**What to work on:**
(1) Copy the CSV notes word for word, from "https://docs.python.org/3/library/csv.html" to "list of strings.".
(2) Pick up the notes on using CSV files in Python after their last sentence and keep writing.

**Excerpted passage:**
Using CSV files

https://docs.python.org/3/library/csv.html

PEP 305 - CSV File API

https://docs.python.org/3/library/functions.html#open

INTRODUCTION

The CSV (Comma Separated Values) format is the most common import and export format for spreadsheets and databases. The format is not formally defined by a stable specification and is subtle enough that parsing lines of a CSV file with something like line.split(",") is eventually bound to fail.

The 'csv' module implements classes to read and write tabular data in CSV format. The most important are two functions: csv.reader() and csv.writer().

Each row read from the csv file is returned as a list of strings.

**Extracted material:**
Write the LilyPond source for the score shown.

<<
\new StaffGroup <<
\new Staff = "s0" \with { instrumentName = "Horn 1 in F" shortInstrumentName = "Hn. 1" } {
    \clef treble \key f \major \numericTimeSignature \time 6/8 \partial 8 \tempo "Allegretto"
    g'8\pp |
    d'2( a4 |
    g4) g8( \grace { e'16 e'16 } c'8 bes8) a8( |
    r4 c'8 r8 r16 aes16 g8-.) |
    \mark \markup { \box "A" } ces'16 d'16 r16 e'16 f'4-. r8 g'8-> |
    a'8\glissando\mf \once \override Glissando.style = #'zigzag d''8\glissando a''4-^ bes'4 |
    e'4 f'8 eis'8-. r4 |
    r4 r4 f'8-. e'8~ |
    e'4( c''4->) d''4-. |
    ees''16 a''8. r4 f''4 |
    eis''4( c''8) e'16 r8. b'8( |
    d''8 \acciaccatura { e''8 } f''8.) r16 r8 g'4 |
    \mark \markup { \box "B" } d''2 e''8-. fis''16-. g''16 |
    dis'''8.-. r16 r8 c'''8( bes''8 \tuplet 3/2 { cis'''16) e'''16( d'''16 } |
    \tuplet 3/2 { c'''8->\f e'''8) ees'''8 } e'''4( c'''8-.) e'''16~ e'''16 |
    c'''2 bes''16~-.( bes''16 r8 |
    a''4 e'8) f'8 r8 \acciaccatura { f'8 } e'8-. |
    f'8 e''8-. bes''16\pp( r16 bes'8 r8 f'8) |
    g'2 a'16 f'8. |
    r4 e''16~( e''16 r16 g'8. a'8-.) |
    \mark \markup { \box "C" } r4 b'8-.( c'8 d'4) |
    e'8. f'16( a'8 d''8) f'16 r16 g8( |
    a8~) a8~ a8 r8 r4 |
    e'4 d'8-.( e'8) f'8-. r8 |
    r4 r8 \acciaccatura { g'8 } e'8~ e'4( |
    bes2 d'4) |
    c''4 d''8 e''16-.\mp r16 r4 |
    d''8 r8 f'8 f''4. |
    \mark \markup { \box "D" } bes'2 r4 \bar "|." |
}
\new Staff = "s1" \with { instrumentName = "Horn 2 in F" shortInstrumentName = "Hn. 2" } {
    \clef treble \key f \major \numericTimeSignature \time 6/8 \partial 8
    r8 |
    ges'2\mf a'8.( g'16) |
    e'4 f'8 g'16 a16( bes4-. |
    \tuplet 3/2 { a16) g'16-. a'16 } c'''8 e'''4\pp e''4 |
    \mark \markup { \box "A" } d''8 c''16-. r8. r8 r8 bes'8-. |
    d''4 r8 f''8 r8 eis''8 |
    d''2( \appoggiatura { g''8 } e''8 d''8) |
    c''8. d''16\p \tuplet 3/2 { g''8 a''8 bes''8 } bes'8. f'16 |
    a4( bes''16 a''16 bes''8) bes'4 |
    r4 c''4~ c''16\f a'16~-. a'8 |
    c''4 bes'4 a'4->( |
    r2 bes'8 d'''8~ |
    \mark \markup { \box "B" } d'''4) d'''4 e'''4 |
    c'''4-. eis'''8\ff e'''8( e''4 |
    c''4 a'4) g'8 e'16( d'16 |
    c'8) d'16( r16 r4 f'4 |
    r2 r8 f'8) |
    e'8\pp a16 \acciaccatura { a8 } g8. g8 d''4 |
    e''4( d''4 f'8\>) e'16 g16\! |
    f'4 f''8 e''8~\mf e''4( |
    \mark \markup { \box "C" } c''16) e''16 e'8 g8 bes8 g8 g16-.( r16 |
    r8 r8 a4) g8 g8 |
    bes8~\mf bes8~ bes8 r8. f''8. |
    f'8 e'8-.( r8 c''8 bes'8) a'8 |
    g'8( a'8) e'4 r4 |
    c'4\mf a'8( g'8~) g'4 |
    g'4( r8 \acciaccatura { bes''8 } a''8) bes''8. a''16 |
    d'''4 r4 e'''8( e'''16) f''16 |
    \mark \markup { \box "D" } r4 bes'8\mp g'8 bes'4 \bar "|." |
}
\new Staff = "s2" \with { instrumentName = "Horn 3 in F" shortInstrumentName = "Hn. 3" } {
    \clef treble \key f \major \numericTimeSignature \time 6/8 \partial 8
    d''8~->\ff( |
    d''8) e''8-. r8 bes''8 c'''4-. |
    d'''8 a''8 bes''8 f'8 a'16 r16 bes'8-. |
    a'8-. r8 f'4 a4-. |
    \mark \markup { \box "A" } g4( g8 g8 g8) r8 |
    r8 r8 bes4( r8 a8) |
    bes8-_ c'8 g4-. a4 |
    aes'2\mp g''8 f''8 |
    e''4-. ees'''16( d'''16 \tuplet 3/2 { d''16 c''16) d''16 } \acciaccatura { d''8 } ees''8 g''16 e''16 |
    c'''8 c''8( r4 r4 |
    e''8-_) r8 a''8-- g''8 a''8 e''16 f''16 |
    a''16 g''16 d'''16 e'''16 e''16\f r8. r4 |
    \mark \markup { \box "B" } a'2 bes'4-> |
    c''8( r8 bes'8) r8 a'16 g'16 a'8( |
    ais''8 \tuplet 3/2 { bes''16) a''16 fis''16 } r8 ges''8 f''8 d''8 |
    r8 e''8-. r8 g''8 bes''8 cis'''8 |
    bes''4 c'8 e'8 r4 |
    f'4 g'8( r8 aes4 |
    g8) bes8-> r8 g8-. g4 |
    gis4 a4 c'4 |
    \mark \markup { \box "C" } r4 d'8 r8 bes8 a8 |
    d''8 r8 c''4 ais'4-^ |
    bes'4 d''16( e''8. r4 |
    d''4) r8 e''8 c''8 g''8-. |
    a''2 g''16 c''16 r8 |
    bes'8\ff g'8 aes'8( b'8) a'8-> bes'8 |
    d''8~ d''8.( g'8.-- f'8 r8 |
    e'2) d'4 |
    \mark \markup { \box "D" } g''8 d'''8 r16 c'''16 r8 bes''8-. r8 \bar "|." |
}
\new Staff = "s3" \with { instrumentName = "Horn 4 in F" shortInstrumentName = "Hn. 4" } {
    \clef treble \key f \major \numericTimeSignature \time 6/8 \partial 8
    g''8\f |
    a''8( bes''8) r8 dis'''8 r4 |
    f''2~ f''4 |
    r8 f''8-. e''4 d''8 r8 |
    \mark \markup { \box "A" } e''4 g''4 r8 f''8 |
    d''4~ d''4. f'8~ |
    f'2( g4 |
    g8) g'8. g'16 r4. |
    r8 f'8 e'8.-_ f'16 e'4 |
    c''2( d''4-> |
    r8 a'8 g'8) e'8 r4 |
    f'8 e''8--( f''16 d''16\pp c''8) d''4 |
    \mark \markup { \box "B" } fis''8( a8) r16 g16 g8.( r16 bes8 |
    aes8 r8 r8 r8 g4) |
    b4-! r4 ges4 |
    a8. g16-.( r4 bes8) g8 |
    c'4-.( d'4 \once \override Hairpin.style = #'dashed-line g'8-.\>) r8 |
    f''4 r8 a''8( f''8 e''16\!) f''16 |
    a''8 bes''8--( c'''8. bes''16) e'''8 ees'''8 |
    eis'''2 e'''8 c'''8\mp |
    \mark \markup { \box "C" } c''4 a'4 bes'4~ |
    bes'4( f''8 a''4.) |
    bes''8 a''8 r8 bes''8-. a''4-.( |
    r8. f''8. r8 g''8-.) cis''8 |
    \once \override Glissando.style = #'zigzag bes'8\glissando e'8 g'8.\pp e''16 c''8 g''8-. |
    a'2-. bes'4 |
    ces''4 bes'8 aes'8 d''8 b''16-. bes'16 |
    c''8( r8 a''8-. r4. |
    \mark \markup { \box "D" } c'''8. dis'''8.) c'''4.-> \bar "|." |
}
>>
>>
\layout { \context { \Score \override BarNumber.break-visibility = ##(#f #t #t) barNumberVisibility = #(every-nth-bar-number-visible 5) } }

**Response list:**
(1)
https://docs.python.org/3/library/csv.html

PEP 305 - CSV File API

https://docs.python.org/3/library/functions.html#open

INTRODUCTION

The CSV (Comma Separated Values) format is the most common import and export format for spreadsheets and databases. The format is not formally defined by a stable specification and is subtle enough that parsing lines of a CSV file with something like line.split(",") is eventually bound to fail.

The 'csv' module implements classes to read and write tabular data in CSV format. The most important are two functions: csv.reader() and csv.writer().

Each row read from the csv file is returned as a list of strings.

(2)
import csv

csv.list_dialects()   # ['excel', 'excel-tab', 'unix']

csv.field_size_limit()   # 131072
# the current maximum field size allowed by the parser

https://docs.python.org/3/glossary.html

Universal newlines

A manner of interpreting text streams in which all of the following 
are recognized as ending a line: 
the Unix end-of-line convention '\n', 
the Windows convention '\r\n', 
and the old Macintosh convention '\r'. 

# csv.reader(csvfile, dialect='excel', **fmtparams)
# csvfile : objects which support the iterator protocol (file objects, list objects)

#with open('spam.csv', 'r') as infile:   # Py2
#with open('spam.csv', 'r', newline='') as infile:   # Py3, the default system encoding
with open('spam.csv', 'r', newline='', encoding='utf-8') as infile:   # Py3
    # newline='' : line endings are returned untranslated
    #spam_reader = csv.reader(infile)
    # default dialect='excel'
    # default delimiter=','
    #spam_reader = csv.reader(infile, delimiter=':')   # /etc/passwd, /etc/group
    spam_reader = csv.reader(infile, delimiter=' ')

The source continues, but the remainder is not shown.